That depends entirely on your usecase.
It matters to me. I got stuff to back up regularly, and I ain’t got all weekend.
The first copy of anything big will suck ass… and why else would you get a 36TB drive if not to copy a lot of data to it?
Instructions unclear. Brown marker stuck in my ass.
monkey’s paw curls They’re SMR
Yeah, if this kind of thing happens to someone often enough that they deem it worthy to make a low effort meme about it, they’re the kind of person who obliviously holds up traffic everywhere they go.
Write speeds on SMR drives start to stagnate after mere gigabytes written, not after terabytes. As soon as the CMR cache is full, you’re fucked, and it stagnates to utterly unusable speeds as it’s desperately trying to balance writing out blocks to the persistent area of the disk and accepting new incoming writes. I have 25 year old consumer level IDE drives that perform better than an SMR drive in this thrashing state.

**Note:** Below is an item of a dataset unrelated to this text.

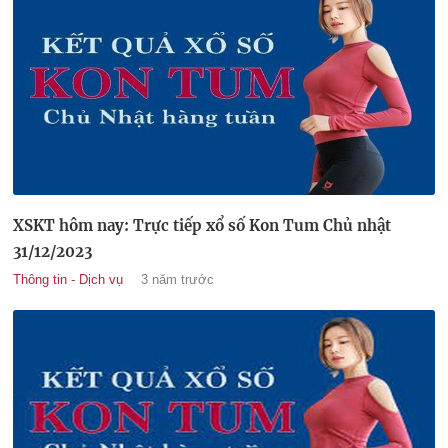
XSKT hôm nay: Trực tiếp xổ số Kon Tum Chủ nhật
31/12/2023
Thông tin - Dịch vụ
3 năm trước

Also, I often use hard drives as a temporary holding area for stuff that I’m transferring around for one reason or another and that absolutely sucks if an operation that normally takes an hour or two is suddenly becoming a multi-day endeavour tying up my computing resources. I was burned once when Seagate submarined SMR drives into the Barracuda line, and I got a drive that was absolutely unfit for purpose. Never again.